Elizabeth in her childhood bedroom practicing flute.

Excerpt from “Under the Microscope”

My class was split into two — the boys were sent across the hall while the girls were to remain in our current seats and await the school nurse. 

Other than our class being split in two, it was a typical school day for me; struggle through math, relish reading, thrive in writing, get lost in the outlining process in social studies, and royally screw up my science project. 

I was almost 11, one of the oldest in my 5th grade class and I was your typical New England preppy: plaid skirts, boat shoes, thick, chunky fall sweaters, and heavy straight-across bangs that always seemed to have a cowlick in the front just above my right eyebrow. 

I was outspoken and loved to laugh with my classmates.

I was also driven to be an excellent figure skater, taking ice skating lessons before my school day started at a private ice rink a few towns over. 

I wanted to be just like Kristy Yamaguchi — she was short and spunky and incredibly talented athletically. 

Me? 

I was certainly spirited, but my middle name was absolutely not “Grace.” 

I was (and still am) the girl who tripped up the school stairs on her way back from the lunchroom, who dropped her flute on more than one occasion in after-school music lessons, denting the mouthpiece, and, the same girl who had to be rushed to the school nurse’s office after getting my finger stuck in said flute while trying to clean the inside of my instrument. 

I was also not fast (the irony that I picked up running later in life and have now run countless marathons is still mind-boggling to me), and I was consistently picked last in gym class. 

In school, there were only a few things that people thought were my redeeming qualities: I could sing (my first singing solo was in 1st grade), I was a solid writer and storyteller, and I was able to make instant friends with just about anyone — I loved to talk and learn about people. 

It’s that last quality that tended to get me into trouble with the teachers — they would constantly be moving my seat in the classroom to keep me from chatting with my classmates. I always wondered why they kept moving me, because each new seat was simply a chance to learn about someone new. Hindsight shows they should have kept me in one location and I likely would have eventually gotten bored with my desk-mate. 

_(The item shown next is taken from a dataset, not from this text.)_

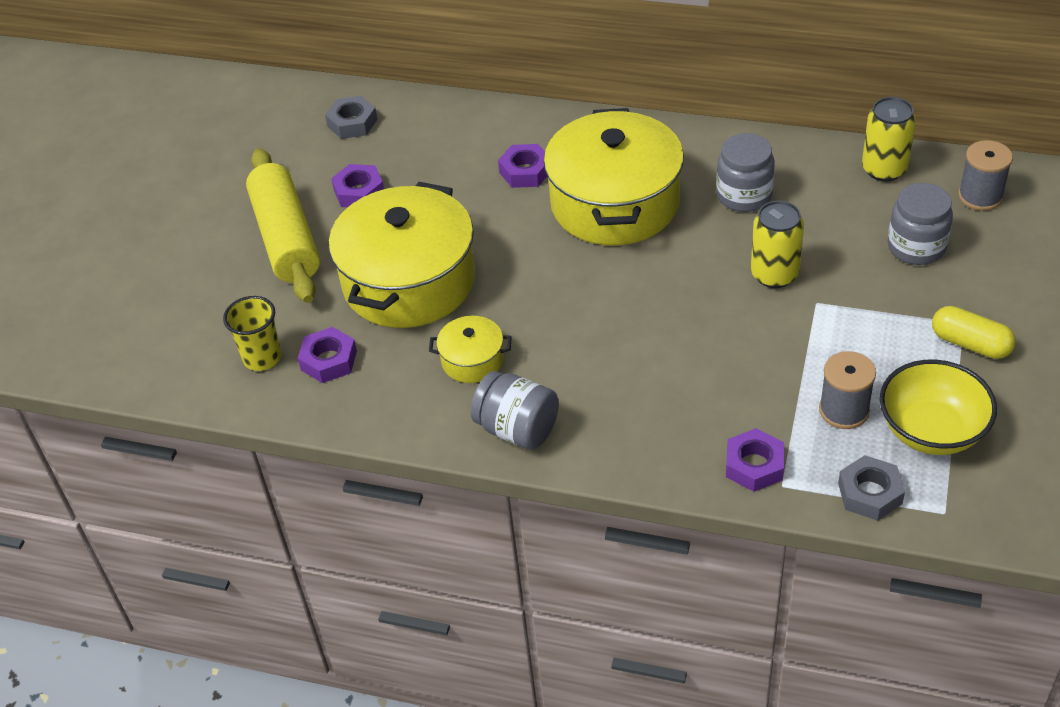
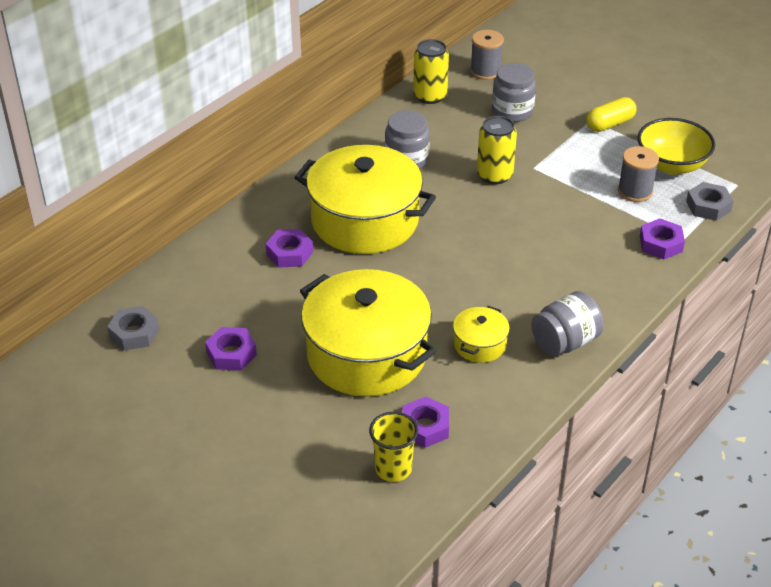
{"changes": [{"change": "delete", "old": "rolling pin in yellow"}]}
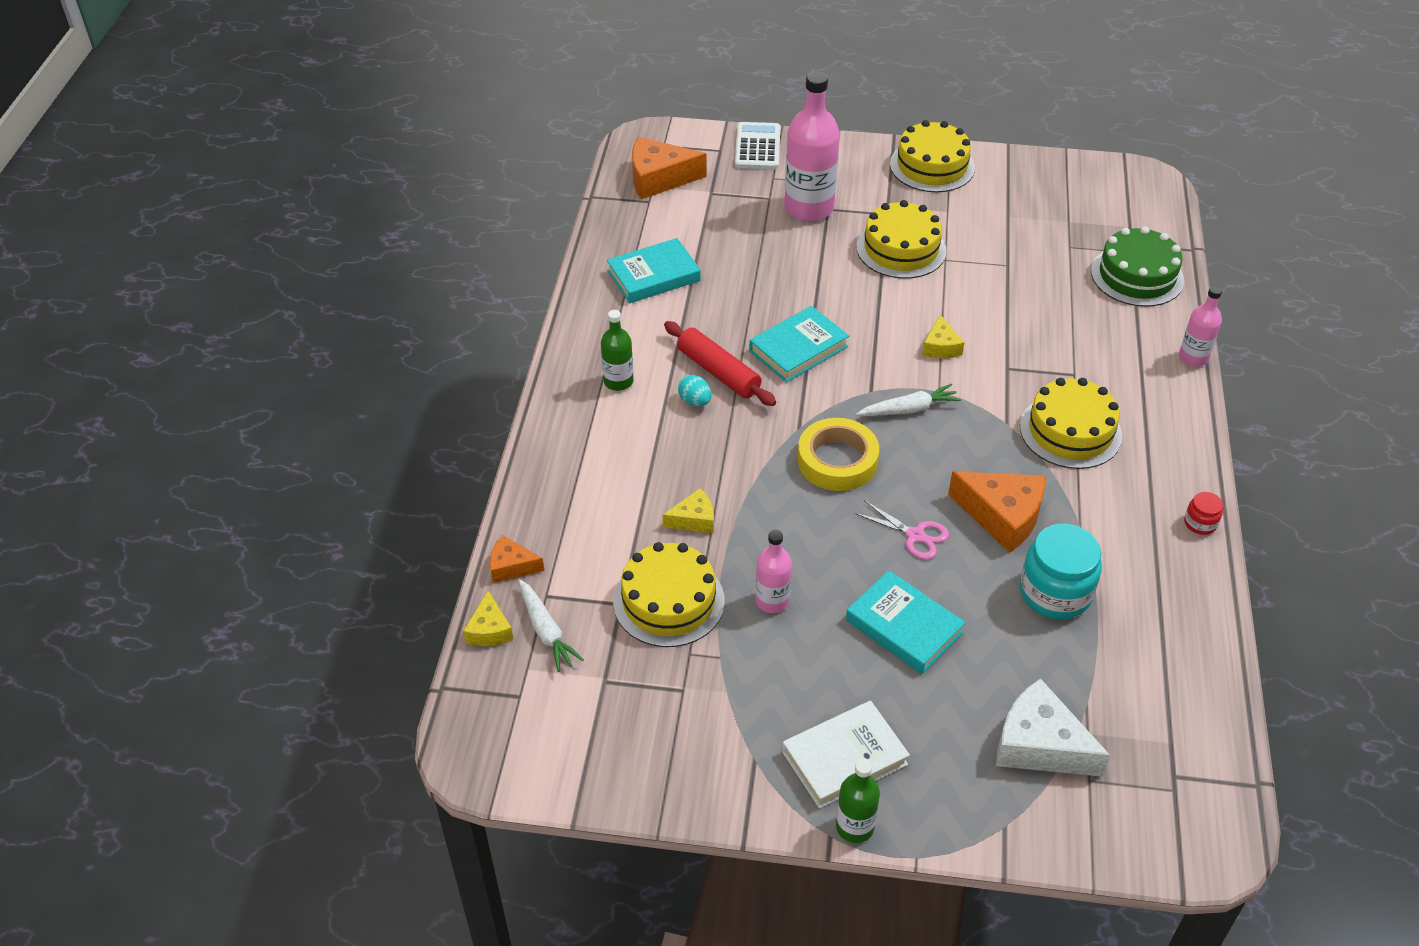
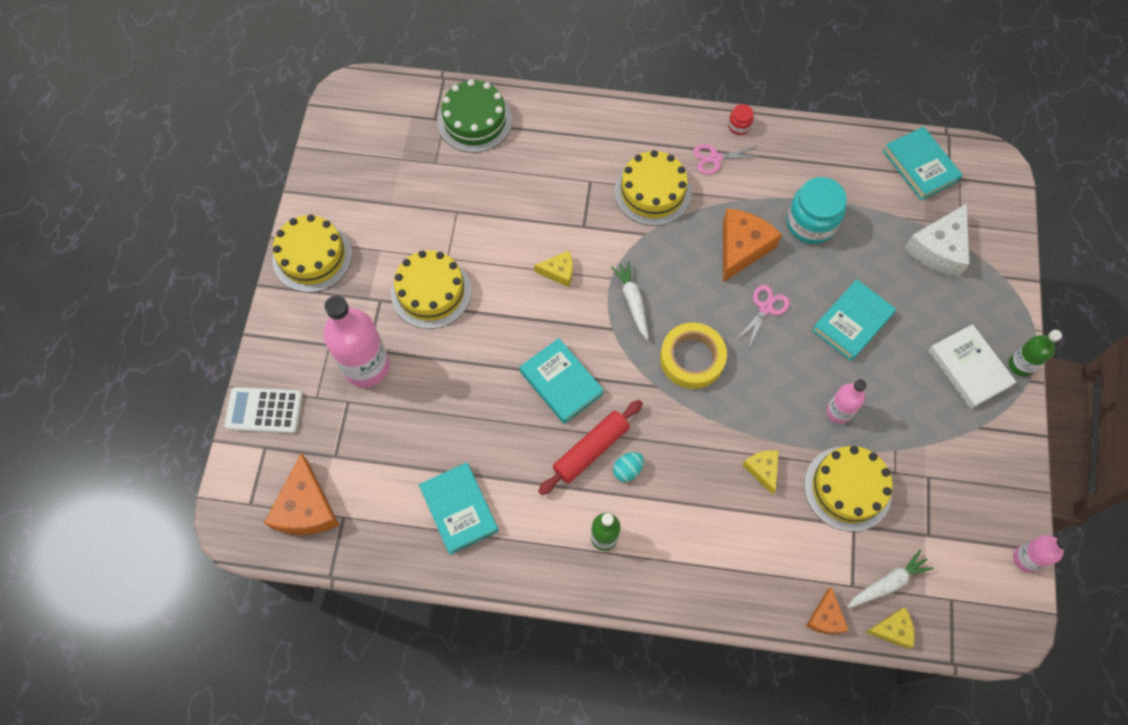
{"changes": [{"change": "insert", "new": "scissors in pink (1st from left)"}, {"change": "insert", "new": "book in turquoise (4th from left)"}, {"change": "move", "old": "bottle in pink (3rd from left)"}]}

That morning when the class was split into two, I knew something was up. This was not normal for our class, and the male teachers all were sent across the hall with the boys, while all the female teachers came to our all-girls classroom. 

I leaned over to my classmate, nudging her in the ribs with my elbow “I bet it’s ‘the talk,’ I said to her. 

Her eyes opened wide and she gasped back “what talk?” 

I rolled my eyes at her. 

“You know, the one where they explain all about sex to us…” 

I was then promptly interrupted by my classroom teacher “Elizabeth,” she said, just giving me THAT look — the one where teachers just want you to be quiet and not cause a stir but they can’t actually say that to you, so they just give you THAT look. 

“Sorry,” I said. 

Just as I was turning back to make a face at my classmate, the school nurse entered the room. 

“As you get older, your bodies change, ladies,” she began. 

I knew it. 

This was it. This was the sex talk I was thinking it would be. 

The school nurse then cued up a video about our “changing bodies” and as I recall it wasn’t very riveting, because I’m 99 percent sure I didn’t pay attention until the film stopped. 

After the video that explained all about hormones and feelings had gone dark, the school nurse went on to explain how men and women come together and have “intercourse” to “create babies.” 

We were shown a drawing of the uterus and fallopian tubes, and given a worksheet we were to take home that we had colored in of the various parts of the male anatomy as well. 

For someone who had the talk about where babies came from when I was quite young, all of this was old hat for me. 

So, after the nurse finished her explanation of “how babies are made”, she asked for questions. 

I looked around the room. There were zero hands in the air. 

So, I raised mine. 

“Yes, Elizabeth?” 

“Well, I know you said that’s how babies are made, but that’s not at all how I got here,” I said matter of factly. 

“In my case my mother’s egg and my father’s sperm were fertilized in a petri dish and then once that happened I went back into my mother’s womb and grew like everyone else.” 

The school nurse didn’t know what to say. 

And with that, there was a knock on the door from a male teacher, inquiring if our talk was done and if he could bring the male students back in.

The nurse looked at me, looked around the room and said, “Yes, I don’t think we need more time for any more questions.” 

Being a mother myself now, I am fairly certain that a letter went home from the school to parents of the girls apologizing on my behalf for explaining family-building methods outside of the “approved” discussion points previously outlined and approved by the school. 

After dinner that night at home with my parents, they asked me (as they always did) how school was, and if I learned anything interesting. 

“Well,” I said, “I was given this to finish coloring tonight,” as I pulled the worksheet of the male genitalia out and laid it on the dinner table. 

My father laughed and my mother glanced at the worksheet, noticing that I had colored part of it in purple and green polka dots. 

She looked up at me and said, “Well, I certainly hope they told you that if you ever see one that is polka dotted like that, it should be avoided.”